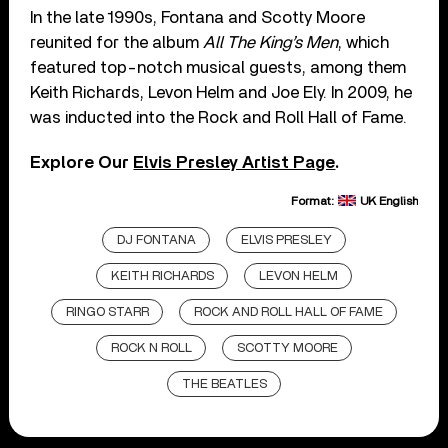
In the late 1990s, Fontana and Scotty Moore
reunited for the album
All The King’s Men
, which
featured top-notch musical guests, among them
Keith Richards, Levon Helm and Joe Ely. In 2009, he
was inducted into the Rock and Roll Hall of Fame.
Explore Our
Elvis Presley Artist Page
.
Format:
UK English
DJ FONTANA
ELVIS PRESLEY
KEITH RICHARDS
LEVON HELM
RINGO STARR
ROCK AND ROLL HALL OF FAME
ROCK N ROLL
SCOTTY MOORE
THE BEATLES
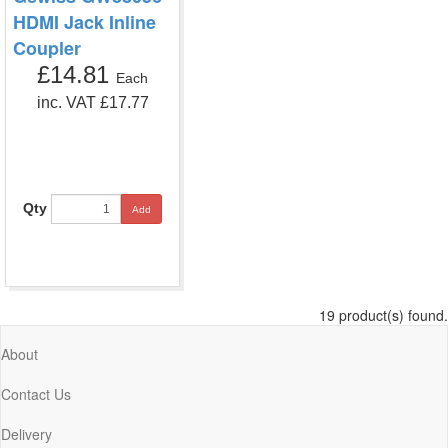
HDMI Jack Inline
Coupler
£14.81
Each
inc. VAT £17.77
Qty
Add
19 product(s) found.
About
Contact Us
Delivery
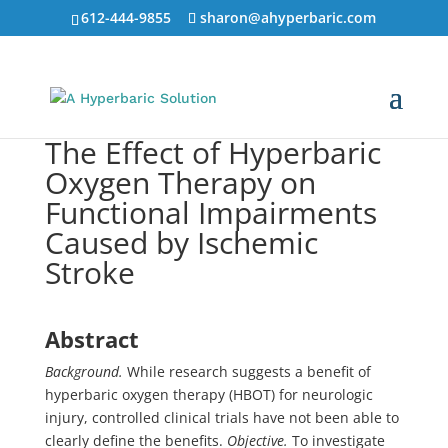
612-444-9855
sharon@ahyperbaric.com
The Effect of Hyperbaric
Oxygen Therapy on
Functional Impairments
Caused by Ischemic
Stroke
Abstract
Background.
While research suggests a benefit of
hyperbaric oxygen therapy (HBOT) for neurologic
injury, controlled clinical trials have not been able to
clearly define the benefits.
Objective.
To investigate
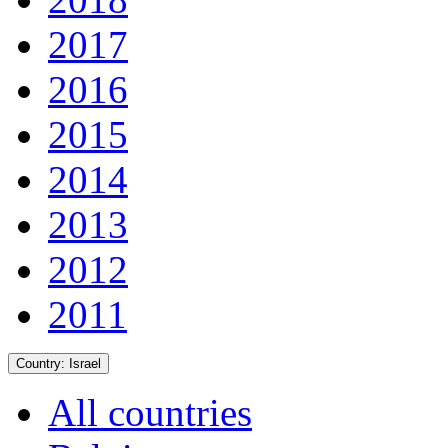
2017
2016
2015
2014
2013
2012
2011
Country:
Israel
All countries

-----

Prompt:
Everything from the line containing "hyperbaric oxygen therapy" through the last line of the entries is to be output exactly as written, minus any pictures.

Completed task:
hyperbaric oxygen therapy (HBOT) for neurologic
injury, controlled clinical trials have not been able to
clearly define the benefits.
Objective.
To investigate
2017
2016
2015
2014
2013
2012
2011
Country:
Israel
All countries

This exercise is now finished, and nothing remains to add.